I have thousands of grayscale tiles of 256 x 256 pixels with dtype np.uint8 and I want to combine those into one BigTiff pyramidical image as fast as possible.
My current approach is to create a numpy array with the size of the final image, in which I paste all the tiles (This only takes a few seconds). For saving I have looked into multiple approaches.
1) Tifffile, using the imsave
function, which turned out to be very slow, I would estimate over 10 minutes at least for a file that would end up at around 700MB
2) pyvips, by converting the massive numpy image to a pyvips image using pyvips.Image.new_from_memory
, and then saving it using this:
vips_img.tiffsave(filename, tile=True, compression='lzw', bigtiff=True, pyramid=True, Q=80)
Constructing the vips_img takes ~42 seconds and saving it to disk takes another ~30, but this is all done using a single thread. I am wondering if there is any way to do this more time efficiently, either using a different method or leverage multithreading. High speed storage is available, so things could potentially be saved in a different format first or transferred to a different programming language if needed.
Just brainstorming: all the tiles come from an already existing BigTiff image and have been put through a preprocessing pipeline and now need to be saved again. I'm wondering if there could potentially be a way to copy the original file and replace data in there efficiently.
edit with more information:
The dimensions of the image are roughly 55k by 45k, but I would like to use this code for larger images too, up to 150k by 150k for example.
For the image of 55k by 45k and tiles of 256 by 256, we're talking about ~53k tiles. These tiles don't all contain information i'm interested in, so in the end I might end up with 50% of the tiles that I want to save again, the remained of the image can be black. Saving the processed in the same format seems the most convenient approach to me, as I would like to display it as an overlay
edit with intermediate solution
Earlier I mentioned that creating a pyvips image from a numpy array took 40 seconds. The cause of this was that my input was a transposed numpy array. The transpose operation itself is very fast, but I suspect it remained in memory as before, which caused a lot of cache misses when reading from it in transposed form.

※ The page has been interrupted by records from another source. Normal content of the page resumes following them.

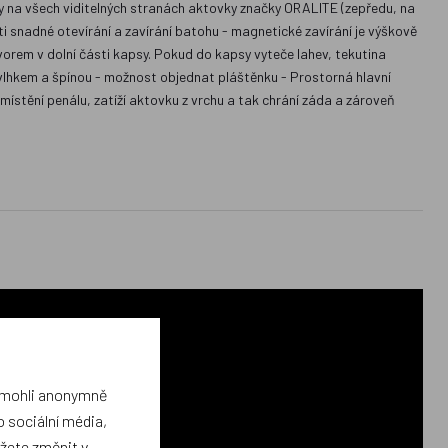
y na všech viditelných stranách aktovky značky ORALITE (zepředu, na
 snadné otevírání a zavírání batohu - magnetické zavírání je výškově
tvorem v dolní části kapsy. Pokud do kapsy vyteče lahev, tekutina
 vlhkem a špínou - možnost objednat pláštěnku - Prostorná hlavní
umístění penálu, zatíží aktovku z vrchu a tak chrání záda a zároveň
a mohli anonymně
 sociální média,
ůžete změnit v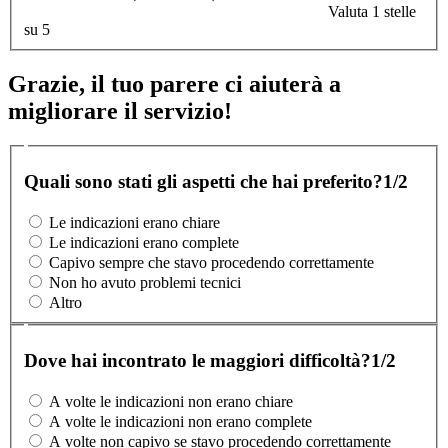
Valuta 1 stelle
su 5
Grazie, il tuo parere ci aiuterà a
migliorare il servizio!
Quali sono stati gli aspetti che hai preferito?
1/2
Le indicazioni erano chiare
Le indicazioni erano complete
Capivo sempre che stavo procedendo correttamente
Non ho avuto problemi tecnici
Altro
Dove hai incontrato le maggiori difficoltà?
1/2
A volte le indicazioni non erano chiare
A volte le indicazioni non erano complete
A volte non capivo se stavo procedendo correttamente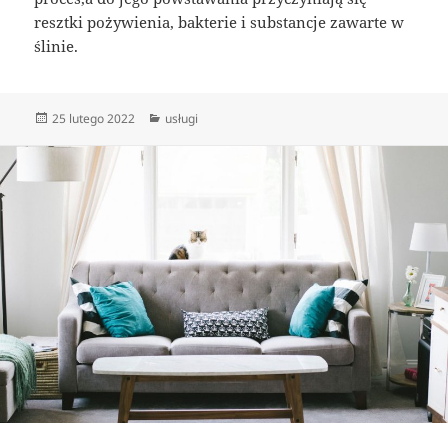
resztki pożywienia, bakterie i substancje zawarte w
ślinie.
Data
Kategorie
25 lutego 2022
usługi
publikacji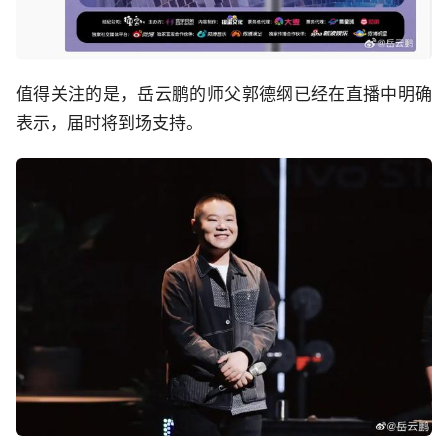
值得关注的是，岳云鹏的师父郭德纲已经在直播中明确
表示，届时将到场支持。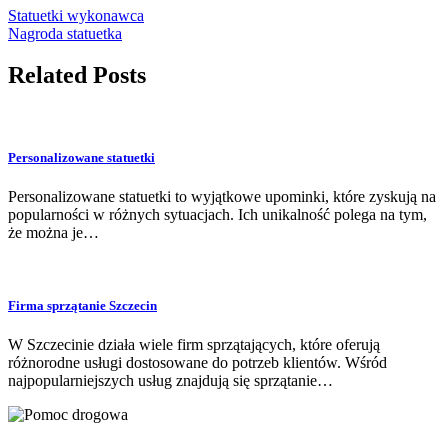
Statuetki wykonawca
Nagroda statuetka
Related Posts
Personalizowane statuetki
Personalizowane statuetki to wyjątkowe upominki, które zyskują na
popularności w różnych sytuacjach. Ich unikalność polega na tym,
że można je…
Firma sprzątanie Szczecin
W Szczecinie działa wiele firm sprzątających, które oferują
różnorodne usługi dostosowane do potrzeb klientów. Wśród
najpopularniejszych usług znajdują się sprzątanie…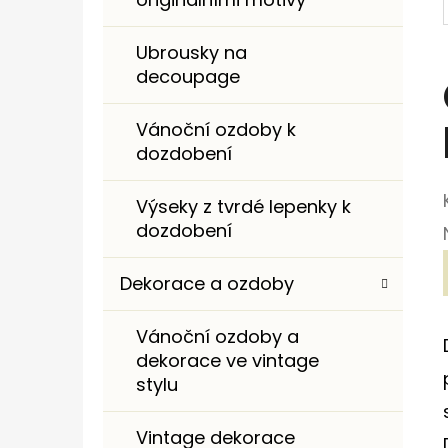
I
E
Ubrousky na
decoupage
Vánoční ozdoby k
dozdobení
Výseky z tvrdé lepenky k
dozdobení
Dekorace a ozdoby
Vánoční ozdoby a
dekorace ve vintage
stylu
Vintage dekorace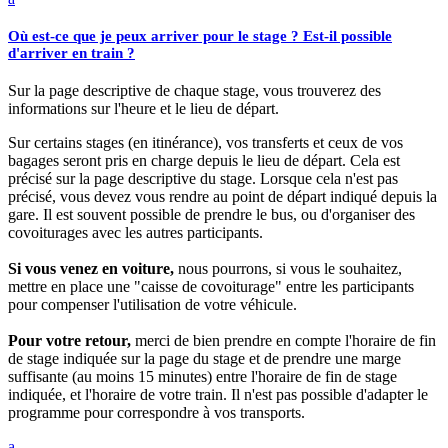
Où est-ce que je peux arriver pour le stage ? Est-il possible
d'arriver en train ?
Sur la page descriptive de chaque stage, vous trouverez des
informations sur l'heure et le lieu de départ.
Sur certains stages (en itinérance), vos transferts et ceux de vos
bagages seront pris en charge depuis le lieu de départ. Cela est
précisé sur la page descriptive du stage. Lorsque cela n'est pas
précisé, vous devez vous rendre au point de départ indiqué depuis la
gare. Il est souvent possible de prendre le bus, ou d'organiser des
covoiturages avec les autres participants.
Si vous venez en voiture,
nous pourrons, si vous le souhaitez,
mettre en place une "caisse de covoiturage" entre les participants
pour compenser l'utilisation de votre véhicule.
Pour votre retour,
merci de bien prendre en compte l'horaire de fin
de stage indiquée sur la page du stage et de prendre une marge
suffisante (au moins 15 minutes) entre l'horaire de fin de stage
indiquée, et l'horaire de votre train. Il n'est pas possible d'adapter le
programme pour correspondre à vos transports.
a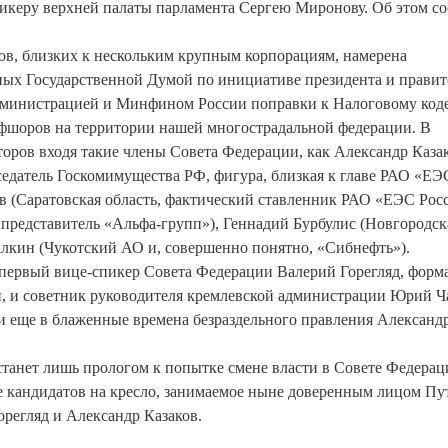
пикеру верхней палаты парламента Сергею Миронову. Об этом с
ов, близких к нескольким крупным корпорациям, намерена
нных Государственной Думой по инициативе президента и правит
администрацией и Минфином России поправки к Налоговому код
шоров на территории нашей многострадальной федерации. В
оров входя такие члены Совета Федерации, как Александр Каза
седатель Госкомимущества РФ, фигура, близкая к главе РАО «ЕЭ
 (Саратовская область, фактический ставленник РАО «ЕЭС Росс
 представитель «Альфа-групп»), Геннадий Бурбулис (Новгородск
лкин (Чукотский АО и, совершенно понятно, «Сибнефть»).
первый вице-спикер Совета Федерации Валерий Горегляд, форм
н, и советник руководителя кремлевской администрации Юрий Ч
еще в блаженные времена безраздельного правления Александ
танет лишь прологом к попытке смене власти в Совете Федерац
тве кандидатов на кресло, занимаемое ныне доверенным лицом Пу
регляд и Александр Казаков.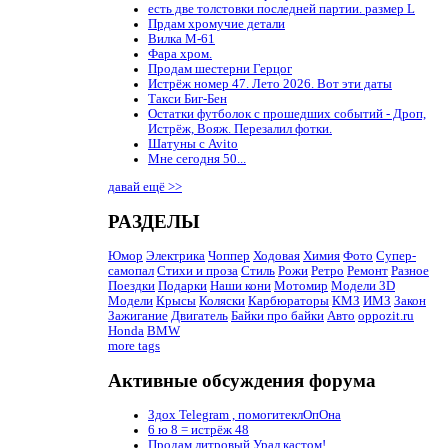
есть две толстовки последней партии. размер L
Прдам хромучие детали
Вилка М-61
Фара хром.
Продам шестерни Герцог
Истрёж номер 47. Лето 2026. Вот эти даты
Такси Биг-Бен
Остатки футболок с прошедших событий - Дроп,
Истрёж, Вояж. Перезалил фотки.
Шатуны с Avito
Мне сегодня 50...
давай ещё >>
РАЗДЕЛЫ
Юмор
Электрика
Чоппер
Ходовая
Химия
Фото
Супер-
самопал
Стихи и проза
Стиль
Рожи
Ретро
Ремонт
Разное
Поездки
Подарки
Наши кони
Мотомир
Модели 3D
Модели
Крысы
Коляски
Карбюраторы
КМЗ
ИМЗ
Закон
Зажигание
Двигатель
Байки про байки
Авто
oppozit.ru
Honda
BMW
more tags
Активные обсуждения форума
Здох Telegram , помогитеклОпОна
6 ю 8 = истрёж 48
Продам литровый Урал кастом!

So currently the following line takes 30 seconds (to write a 200MB file)
vips_img.tiffsave(filename, tile=True, compression='lzw', bigtiff=True, pyramid=True, Q=80)

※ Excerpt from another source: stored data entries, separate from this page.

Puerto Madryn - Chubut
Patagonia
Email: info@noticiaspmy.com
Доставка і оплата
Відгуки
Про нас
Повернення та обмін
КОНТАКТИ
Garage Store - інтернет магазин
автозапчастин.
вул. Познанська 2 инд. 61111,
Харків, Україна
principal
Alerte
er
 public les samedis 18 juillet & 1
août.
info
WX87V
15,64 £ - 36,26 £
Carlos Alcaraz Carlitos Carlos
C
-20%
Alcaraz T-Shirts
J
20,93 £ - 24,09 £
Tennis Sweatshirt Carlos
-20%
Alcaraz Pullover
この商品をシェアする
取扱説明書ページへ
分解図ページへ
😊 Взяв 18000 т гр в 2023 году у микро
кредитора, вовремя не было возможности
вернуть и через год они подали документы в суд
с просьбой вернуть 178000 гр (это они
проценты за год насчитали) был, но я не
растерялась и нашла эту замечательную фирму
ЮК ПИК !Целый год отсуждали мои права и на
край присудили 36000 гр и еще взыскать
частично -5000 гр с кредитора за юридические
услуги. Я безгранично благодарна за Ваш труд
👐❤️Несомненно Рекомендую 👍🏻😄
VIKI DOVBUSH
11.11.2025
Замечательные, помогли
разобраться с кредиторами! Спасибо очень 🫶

It would be nice if this could be faster, but it seems reasonable.
Code Example
In my case, only ~15% of the tiles is interesting and will be preprocessed. These are all over the image though. I would still like to save this in a gigapixel format, as that allows me to use openslide to retrieve parts of the image using their convenient library. In the example I just generated ~15% random data to simulate the percentage of black / information and the performance of the example is similar to the actual implementation where the data is more scattered over the image.
import numpy as np
import pyvips
def numpy2vips(a):
dtype_to_format = {
'uint8': 'uchar',
'int8': 'char',
'uint16': 'ushort',
'int16': 'short',
'uint32': 'uint',
'int32': 'int',
'float32': 'float',
'float64': 'double',
'complex64': 'complex',
'complex128': 'dpcomplex',
}
height, width, bands = a.shape
linear = a.reshape(width * height * bands)

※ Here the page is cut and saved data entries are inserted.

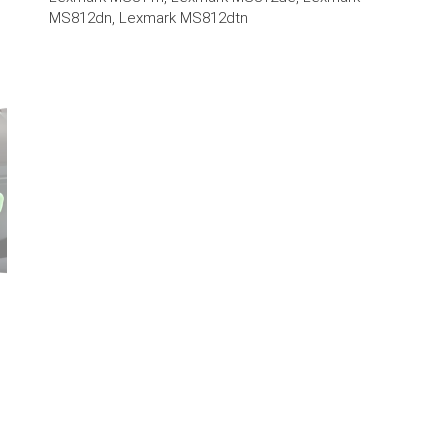
MS812dn, Lexmark MS812dtn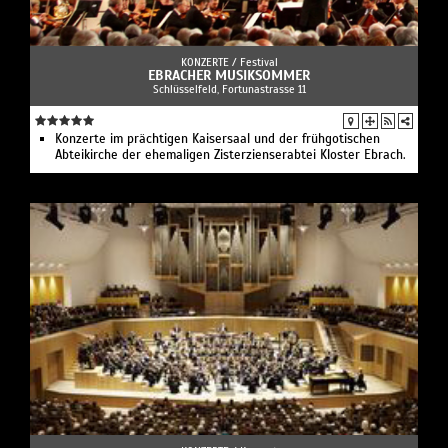
KONZERTE /
Festival
EBRACHER MUSIKSOMMER
Schlüsselfeld, Fortunastrasse 11
Konzerte im prächtigen Kaisersaal und der frühgotischen
Abteikirche der ehemaligen Zisterzienserabtei Kloster Ebrach.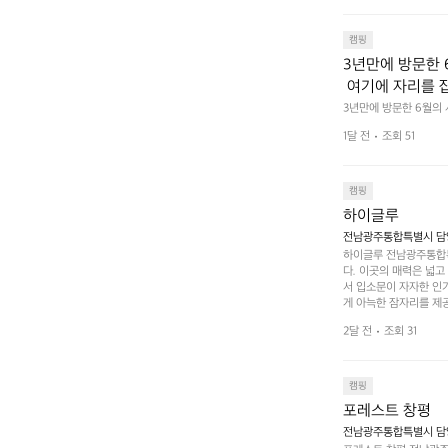
캠핑
3년만에 방문한 
 여기에 자리를 
 좋고 1박 2일은
3년만에 방문한 6월의
고 경치도 좋네요  서해치
 음식물.쓰레기봉투
1달 전
조회 51
관리) .수금하면서 음식
 항구에서부터 
까지 버스도 다니네요 
할때까지 물놀이 
캠핑
하이글루
전남광주통합특별시 담양
하이글루 전남광주통합특
다. 이곳의 매력은 넓
서 입소문이 자자한 인
게 아늑한 잠자리를 제공
 있는 완벽한 조화가 이
2달 전
조회 31
은 시간을 보낼 수 있
조할 만한 장소가 됩니다
 순간을 만끽해보세요.
 나누는 이야기들은 여러
캠핑
포레스트 창평
전남광주통합특별시 담양군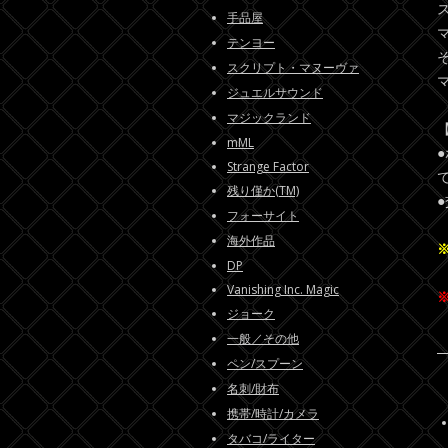
手品屋
テンヨー
スクリプト・マヌーヴァ
ジュエルサウンド
マジックランド
mML
Strange Factor
残り僅か(TM)
フォーサイト
海外作品
DP
Vanishing Inc. Magic
ジョーク
一般／その他
ペン/スプーン
名刺/財布
携帯/時計/カメラ
タバコ/ライター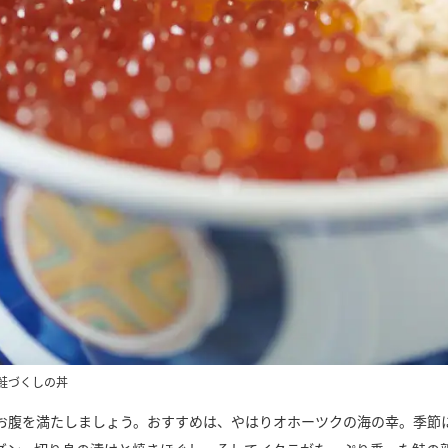
鮭づくしの丼
お腹を満たしましょう。おすすめは、やはりオホーツクの海の幸。季節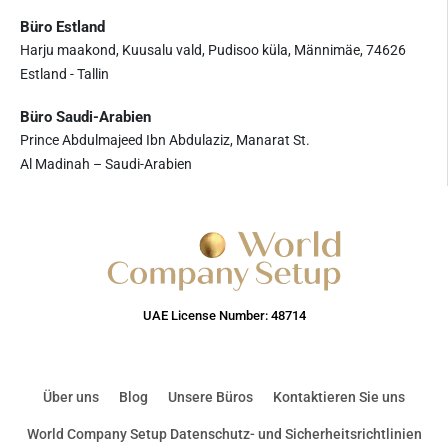
Büro Estland
Harju maakond, Kuusalu vald, Pudisoo küla, Männimäe, 74626
Estland - Tallin
Büro Saudi-Arabien
Prince Abdulmajeed Ibn Abdulaziz, Manarat St.
Al Madinah – Saudi-Arabien
UAE License Number: 48714
Über uns
Blog
Unsere Büros
Kontaktieren Sie uns
World Company Setup Datenschutz- und Sicherheitsrichtlinien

vi = pyvips.Image.new_from_memory(linear.data, width, height, bands,
dtype_to_format[str(a.dtype)])
return vi
left = np.random.randint(0, 256, (7500, 45000), np.uint8)
right = np.zeros((50000, 45000), np.uint8)
img = np.vstack((left, right))
vips_img = numpy2vips(np.expand_dims(img, axis=2))
start = time.time()
vips_img.tiffsave("t1", tile=True, compression='deflate', bigtiff=True, pyramid=True)
print("pyramid deflate took: ", time.time() - start)
start = time.time()
vips_img.tiffsave("t2", tile=True, compression='lzw', bigtiff=True, pyramid=True)
print("pyramid lzw took: ", time.time() - start)
start = time.time()
vips_img.tiffsave("t3", tile=True, compression='jpeg', bigtiff=True, pyramid=True)
print("pyramid jpg took: ", time.time() - start)
start = time.time()
vips_img.dzsave("t4", tile_size=256, depth='one', overlap=0, suffix='.jpg[Q=75]')
print("dzi took: ", time.time() - start)
output
pyramid deflate took: 32.69183301925659
pyramid lzw took: 32.10764741897583
pyramid jpg took: 59.79427194595337
I did not wait for the dzsave to finish, as it was taking over a couple of minutes.